1階はベランダ部分が主な打ち合わせスペースですが、目の前はすぐ鬱蒼とした森。ベランダからはすぐに小径があり、鎮守の森の散歩が出来ます。またこの森は特に小鳥が多く、午前中は素晴らしい鳥の鳴き声で至福の時間が得られます。椅子は本人がコレクターだというだけあって、ものすごくたくさんあります。今度はデザイナーや建築家と林業関係者らとのコラボレーションで「木の椅子」を展開するプロジェクトも進んでいます。さらにはツリーハウス・プロジェクトは、都市と中山間の交流促進と、ただの遊び場ほしさの提案が進んでいます。さらに四国八十八カ所にならった?小さな山の中のトレイルを作ろうと考えているようです。

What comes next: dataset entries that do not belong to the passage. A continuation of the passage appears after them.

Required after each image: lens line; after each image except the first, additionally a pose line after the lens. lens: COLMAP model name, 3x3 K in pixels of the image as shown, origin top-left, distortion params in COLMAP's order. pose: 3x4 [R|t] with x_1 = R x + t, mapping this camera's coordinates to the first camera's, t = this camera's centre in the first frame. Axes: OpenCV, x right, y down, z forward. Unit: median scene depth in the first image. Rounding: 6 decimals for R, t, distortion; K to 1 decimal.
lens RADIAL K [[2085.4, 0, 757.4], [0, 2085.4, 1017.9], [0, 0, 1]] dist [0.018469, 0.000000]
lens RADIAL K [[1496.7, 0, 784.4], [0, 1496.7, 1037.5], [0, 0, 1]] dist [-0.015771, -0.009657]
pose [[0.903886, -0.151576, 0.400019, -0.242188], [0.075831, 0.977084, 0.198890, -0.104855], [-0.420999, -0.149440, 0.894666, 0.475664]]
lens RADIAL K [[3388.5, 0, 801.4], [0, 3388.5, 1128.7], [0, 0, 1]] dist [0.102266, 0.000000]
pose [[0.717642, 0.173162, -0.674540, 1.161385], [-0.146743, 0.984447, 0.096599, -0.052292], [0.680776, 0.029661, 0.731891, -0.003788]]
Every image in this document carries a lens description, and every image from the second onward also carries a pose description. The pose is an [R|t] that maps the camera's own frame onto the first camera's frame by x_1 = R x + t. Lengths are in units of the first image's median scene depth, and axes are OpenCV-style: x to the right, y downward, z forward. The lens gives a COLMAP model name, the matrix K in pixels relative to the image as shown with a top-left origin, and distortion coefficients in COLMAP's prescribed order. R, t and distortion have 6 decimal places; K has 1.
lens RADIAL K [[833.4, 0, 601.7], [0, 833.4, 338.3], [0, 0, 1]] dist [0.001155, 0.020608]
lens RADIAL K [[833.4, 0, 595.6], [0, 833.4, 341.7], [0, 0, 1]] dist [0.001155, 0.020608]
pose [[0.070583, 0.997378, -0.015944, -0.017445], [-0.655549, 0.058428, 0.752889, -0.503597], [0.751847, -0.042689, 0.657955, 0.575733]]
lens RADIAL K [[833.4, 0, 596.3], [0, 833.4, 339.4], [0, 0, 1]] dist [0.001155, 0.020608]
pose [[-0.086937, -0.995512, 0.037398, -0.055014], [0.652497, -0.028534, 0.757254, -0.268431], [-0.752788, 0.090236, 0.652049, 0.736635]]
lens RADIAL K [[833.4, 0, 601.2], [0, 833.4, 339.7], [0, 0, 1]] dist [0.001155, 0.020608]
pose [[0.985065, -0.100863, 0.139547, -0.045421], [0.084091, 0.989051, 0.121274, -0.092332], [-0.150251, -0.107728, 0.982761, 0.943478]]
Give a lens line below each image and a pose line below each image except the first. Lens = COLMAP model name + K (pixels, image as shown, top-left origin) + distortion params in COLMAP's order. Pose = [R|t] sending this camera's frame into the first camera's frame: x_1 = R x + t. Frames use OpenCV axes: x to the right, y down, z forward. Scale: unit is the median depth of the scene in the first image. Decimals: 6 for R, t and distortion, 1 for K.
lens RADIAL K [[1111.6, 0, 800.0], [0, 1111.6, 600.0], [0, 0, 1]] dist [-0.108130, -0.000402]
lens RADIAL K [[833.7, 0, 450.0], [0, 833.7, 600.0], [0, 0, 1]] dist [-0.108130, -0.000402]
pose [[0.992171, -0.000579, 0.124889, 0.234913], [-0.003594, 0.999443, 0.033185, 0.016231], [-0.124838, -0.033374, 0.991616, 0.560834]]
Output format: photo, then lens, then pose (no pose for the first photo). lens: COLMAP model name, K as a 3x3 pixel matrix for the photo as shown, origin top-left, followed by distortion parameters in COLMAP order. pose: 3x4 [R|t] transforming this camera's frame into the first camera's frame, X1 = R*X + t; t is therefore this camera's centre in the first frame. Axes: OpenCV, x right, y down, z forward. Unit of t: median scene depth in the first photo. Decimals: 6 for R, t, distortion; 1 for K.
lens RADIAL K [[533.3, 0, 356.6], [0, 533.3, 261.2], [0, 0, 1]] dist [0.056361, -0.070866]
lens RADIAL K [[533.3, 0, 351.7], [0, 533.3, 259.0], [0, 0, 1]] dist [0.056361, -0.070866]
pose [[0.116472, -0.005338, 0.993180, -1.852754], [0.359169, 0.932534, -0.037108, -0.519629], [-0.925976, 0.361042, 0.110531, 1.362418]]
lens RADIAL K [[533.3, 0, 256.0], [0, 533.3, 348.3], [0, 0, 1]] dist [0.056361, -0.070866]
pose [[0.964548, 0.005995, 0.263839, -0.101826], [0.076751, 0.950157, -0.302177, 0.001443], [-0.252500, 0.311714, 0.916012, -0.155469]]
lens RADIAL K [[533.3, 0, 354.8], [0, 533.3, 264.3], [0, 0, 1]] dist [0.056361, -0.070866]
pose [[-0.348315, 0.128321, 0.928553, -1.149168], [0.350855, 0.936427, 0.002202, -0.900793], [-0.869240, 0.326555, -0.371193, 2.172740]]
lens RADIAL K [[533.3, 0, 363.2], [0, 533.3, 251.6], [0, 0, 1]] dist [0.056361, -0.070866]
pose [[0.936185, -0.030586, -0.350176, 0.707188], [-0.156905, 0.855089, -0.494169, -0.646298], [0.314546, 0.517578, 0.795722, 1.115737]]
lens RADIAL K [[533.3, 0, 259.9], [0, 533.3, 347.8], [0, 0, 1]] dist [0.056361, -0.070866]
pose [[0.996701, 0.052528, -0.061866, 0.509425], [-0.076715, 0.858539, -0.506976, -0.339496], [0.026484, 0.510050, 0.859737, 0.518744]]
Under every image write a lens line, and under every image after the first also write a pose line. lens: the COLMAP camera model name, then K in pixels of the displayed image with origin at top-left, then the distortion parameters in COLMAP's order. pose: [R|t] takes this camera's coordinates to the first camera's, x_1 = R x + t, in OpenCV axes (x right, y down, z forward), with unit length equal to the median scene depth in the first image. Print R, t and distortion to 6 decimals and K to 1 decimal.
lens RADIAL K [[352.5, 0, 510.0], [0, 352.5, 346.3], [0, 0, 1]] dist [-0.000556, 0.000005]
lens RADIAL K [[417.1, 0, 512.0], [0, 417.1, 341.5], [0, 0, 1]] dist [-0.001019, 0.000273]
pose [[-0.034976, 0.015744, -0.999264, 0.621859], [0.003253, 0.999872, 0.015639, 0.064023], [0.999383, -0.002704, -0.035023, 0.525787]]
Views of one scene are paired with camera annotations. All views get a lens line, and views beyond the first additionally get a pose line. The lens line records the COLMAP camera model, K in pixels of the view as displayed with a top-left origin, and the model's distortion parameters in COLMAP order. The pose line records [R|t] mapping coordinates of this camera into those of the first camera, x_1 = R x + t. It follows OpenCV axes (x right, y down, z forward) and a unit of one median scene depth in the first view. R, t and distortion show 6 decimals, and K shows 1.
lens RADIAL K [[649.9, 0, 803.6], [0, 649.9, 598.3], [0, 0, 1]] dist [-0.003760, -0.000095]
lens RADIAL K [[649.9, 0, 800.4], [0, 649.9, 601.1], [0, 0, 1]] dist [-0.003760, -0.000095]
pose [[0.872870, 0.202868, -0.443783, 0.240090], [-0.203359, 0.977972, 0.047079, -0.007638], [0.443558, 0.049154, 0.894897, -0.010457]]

基本的には読書が趣味ですが、1年のうちの半分近くを旅と読書で過ごしています。クリエイティヴディレクター、コピーライター。時々イラストも描きます。環境問題は25年前から積極的だったのですが「最近はヒステリックな温暖化原理主義はいかがか?」と思案中。環境に特化した地域のフリーマガジンを計画中!なのですが、「環境問題はなにが問題なのか」みたいな切り口ではじめたいらしいので、しばらくしたらこのウェブサイトでも事後報告が出来るかもしれません。どうぞこれからもよろしくお願いします。